Maybe my belief that I have no talent stems from the fact that I am surrounded by so many truly talented people. My father was (and still is) a damn good, dedicated doctor. My mother is an amazingly gifted woman in so many ways. My grandfather was a wonderful woodworker. My grandmother was a superb seamstress. My other grandmother was a beautiful pianist/organist. My grandfather was a wonderful orator and pastor.


And it doesn’t stop there. My brother is a computer genius and has so many other amazing talents. And topping the list is my amazing wife who’s talent never ceases to amaze me. From being an amazing teacher and counselor to an unbelievable mother, she floors me with her talent each and every day. And I won’t even begin to discuss the uber-talented journalists I work with and have worked with.


All this talent surrounds me and I wake up in the morning, look at myself in the mirror and say, “I can’t even grow a beard.” I certainly can’t sit here and blame anyone for how I see myself. Yes, some people have been less than loving and uplifting with their critiques of me, but at the end of the day, how I see myself is all about me and not about them.


Now, I know what is going to happen as some of you read this — you are going to quickly tell me that I’m wrong. I know the words will be meant to uplift and encourage, but never tell a person who has taken the time to take a long, hard look at themselves that they are wrong. For you see, how a person sees him or herself is a truly personal thing. And it will only further exasperate a person if you tell them their opinion is wrong. Sure you can offer love, encouragement and support, but do so in a loving manner and not a condescending one.


Another thing that some of you may ponder is — why share this? What good does it do to be critical of yourself and make it public? For me the answer is two-fold – first, I am sure I am not the only one who will read these words who thinks he isn’t talented or who lacks self-confidence. I’m not the only who has been told he has missed his calling and thought, “I don’t even know what my calling is.” So, my hope would be that if that is you that you can see you are not alone. There are plenty of us who think we have little to offer and who long to find a way to make an impact on the world around them. 


Second, these feelings have been boiling up inside me for years and they needed to come out. They were poison in my soul and the damage they have done has been severe. The negative light I see myself in is not healthy and I had to give voice to it. For you see, in order to improve you first have to admit you have a problem. If I am going to find some hidden talent I didn’t know I had or if I am going to find self-confidence, I need to admit it’s an area I need to address. So you are witness to me now — I am a person who needs to change to make the best use of the years I have left.

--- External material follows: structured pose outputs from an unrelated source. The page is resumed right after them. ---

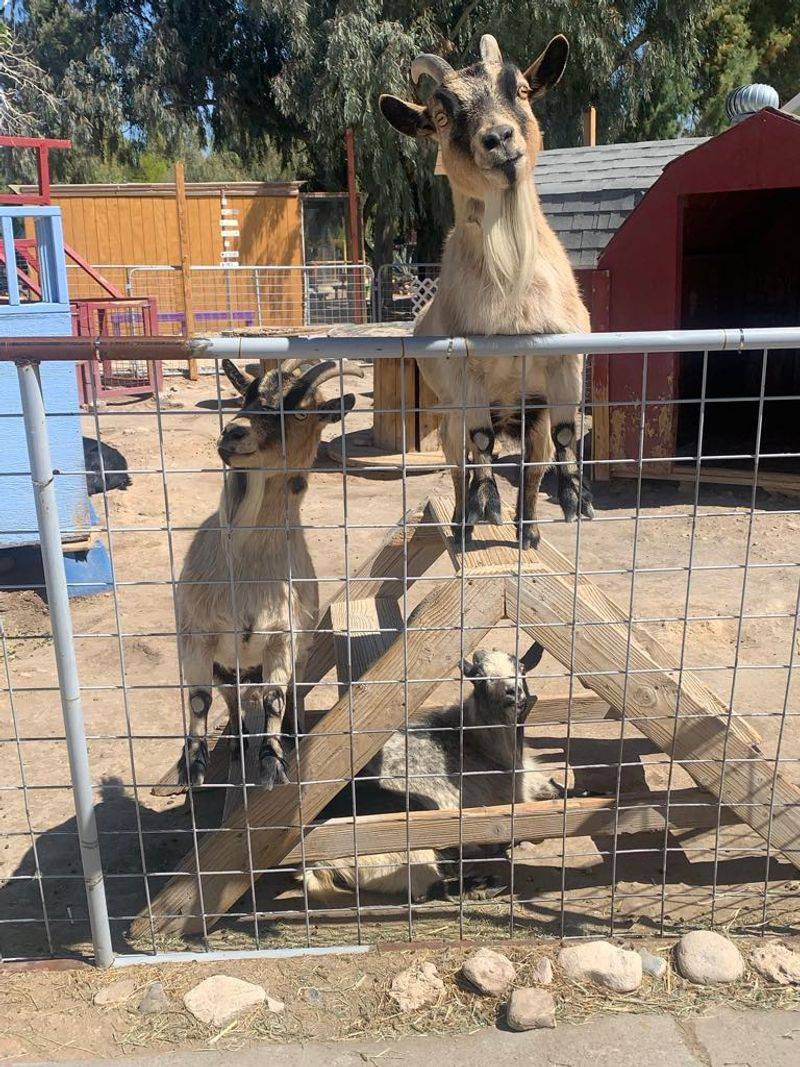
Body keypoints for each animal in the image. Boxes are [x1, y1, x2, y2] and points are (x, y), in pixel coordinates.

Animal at [173, 357, 362, 789]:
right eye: (246, 395)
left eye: (302, 411)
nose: (234, 431)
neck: (247, 566)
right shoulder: (197, 634)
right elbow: (199, 699)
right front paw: (192, 765)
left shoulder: (283, 637)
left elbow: (275, 700)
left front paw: (273, 762)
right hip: (229, 667)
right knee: (231, 696)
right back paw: (237, 741)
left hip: (300, 652)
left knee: (291, 691)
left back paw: (293, 731)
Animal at [302, 644, 560, 902]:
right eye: (478, 676)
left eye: (522, 667)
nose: (512, 693)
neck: (480, 744)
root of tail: (317, 864)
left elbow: (558, 790)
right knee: (424, 885)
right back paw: (481, 884)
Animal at [380, 33, 593, 548]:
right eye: (440, 116)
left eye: (521, 90)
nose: (498, 138)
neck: (513, 295)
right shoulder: (465, 373)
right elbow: (480, 446)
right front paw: (489, 504)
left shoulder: (567, 357)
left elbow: (565, 435)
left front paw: (575, 500)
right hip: (448, 418)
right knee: (462, 465)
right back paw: (463, 525)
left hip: (529, 417)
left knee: (532, 465)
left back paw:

At the end of the day, we all have those things in life that we don’t like about ourselves that we want to conquer. Those things can be overwhelming, depressing and even toxic. But I’m here to tell you that nothing will ever change if you don’t take the time to seriously examine your life and make a decision to change. If I am going to be the person God intends me to be, I need to deal with this part of my life.


If you have made it this far, thank you for reading. I appreciate you taking the time to hear me out. And for those of you who are struggling with similar issues, I am here for you. Together we can change. Together we can offer each other the confidence we might not be able to find in ourselves. And maybe together we can find a powerful way to leave a lasting mark on the world.


One Reply to “Oh ye of little – I mean no – faith”

  1. This is a wonderful bit of soul-searching, and yes, I can relate as well. I still think I’m a failure as a writer, even having published several books, and I’m still certain that God is disappointed in me for messing up the pastoral path.
    All I can say is, keep being you, and I’ll keep being me, and I’m sure that family, friends, and the Good Lord Himself will continue to guide us.